(1930) Articles divers (1924–1930) « Conférence d’Edmond Esmonin sur « La révocation de l’édit de Nantes » (16 février 1927) » p. 8

Conférence d’Edmond Esmonin sur « La révocation de l’édit de Nantes » (16 février 1927)i

Le sujet que M. Esmonin, professeur à la Faculté des lettres de Grenoble, traita mardi soir à la Grande salle des Conférences, devant un très bel auditoire, est un des plus passionnants et des plus controversés de l’histoire. L’un de ceux, aussi, où il est le plus difficile de rester impartial. M. Lombard, recteur de l’Université, en introduisant le conférencier, a fait allusion aux divers points de vue auxquels on a pu se placer pour juger la révocation. M. Esmonin, lui, se place au point de vue de l’historien scrupuleux, qui juge d’après les textes, les causes et les effets vérifiables, et non d’après un système préconçu. (Cette attitude est plus rare qu’on ne le croit, de nos jours.)

M. Esmonin montra avec beaucoup de clarté comment, entre 1578, date de la proclamation de l’édit, et 1685, date de la révocation, la France passa de la plus grande liberté à la plus grande tyrannie. En proclamant la liberté religieuse, Henry IV mettait le royaume à la tête de la civilisation ; en interdisant aux réformés d’exercer leur religion, mais en même temps de quitter le pays, Louis XIV commit un des actes les plus vexatoires que l’histoire ait enregistrés.
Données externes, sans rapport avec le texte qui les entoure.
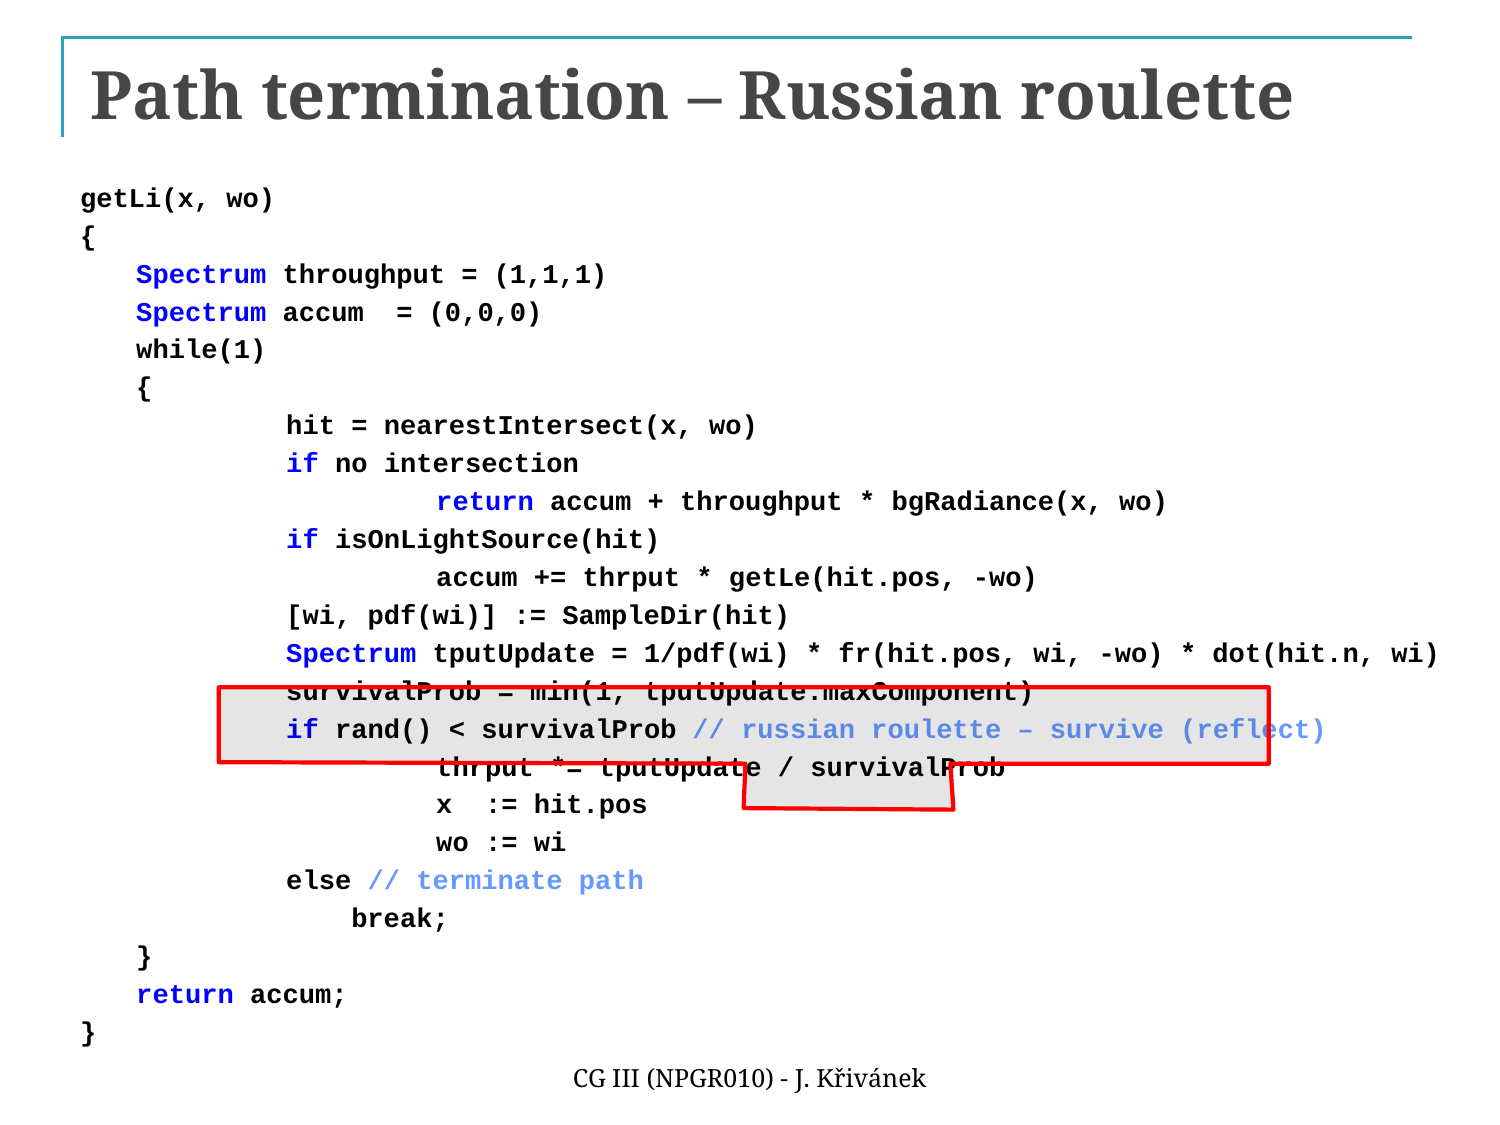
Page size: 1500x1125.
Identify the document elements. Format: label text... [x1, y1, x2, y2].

Après avoir fait un tableau de la France de l’édit, victorieuse dans la guerre de Trente Ans, l’orateur expose comment on en vint à la révocation. C’est d’abord l’influence du clergé, jaloux de ses droits considérables encore ; puis ce sont les conseillers intimes du roi, un jésuite, le père Lachaise, un archevêque libertin, Harlay de Champvallon, et surtout Madame de Maintenon. Tous ces gens conciliant fort bien leurs intérêts immédiats à leur désir de gagner le ciel, persuadent Louis XIV que la révocation serait une œuvre digne du Roi-Soleil et capable de lui faire pardonner les erreurs de sa jeunesse. Le roi, « un niais en matière religieuse » au dire de sa belle-sœur, la princesse palatine, se laisse facilement convaincre. D’ailleurs, les jésuites ont déjà réussi à « tourner » l’édit par mille arguties juridiques.

Et les statistiques faussées peuvent faire croire à une très forte diminution du nombre des protestants. Aussi ne s’effraye-t-on pas trop, au début, de l’émigration des fidèles qui suivent leurs pasteurs proscrits. On espère bien convertir de gré ou de force tous ceux qui resteront « Les enfants seront du moins catholiques, si les pères sont hypocrites », écrit Madame de Maintenon. Mais bientôt l’on voit la France se dépeupler ; des industries sont presque anéanties ; les conséquences funestes de l’acte de révocation commencent à se révéler politiques (guerre de la confession d’Augsbourg) et surtout morales : car malgré des félicitations arrachées par Louis XIV au pape, les catholiques sont loin d’être unanimes à louer la révocation. L’un d’eux s’indigne, dans une lettre à Louvois, de ce que « les dragons ont été les meilleurs prédicateurs de notre Évangile ». Et les persécutions contre ceux qui n’ont commis d’autre crime que de « déplaire au roi » vont reprendre de plus belle : la guerre civile succède aux dragonnades. M. Esmonin s’abstient d’en faire un tableau qu’il suppose présent à l’esprit de ses auditeurs. Il termine en citant le jugement d’Albert Sorel, selon qui la date du 16 octobre 1685 marque une déviation dans l’histoire de la France. Déviation telle, en effet, que nous en sentons les conséquences de nos jours encore, ajoute M. Esmonin. Et nous ne pouvons que nous réjouir de retrouver bientôt dans l’ouvrage qu’il va consacrer à Louis XIV l’exposé si dénué de parti pris, si libre et d’une si élégante science du sympathique professeur de Grenoble.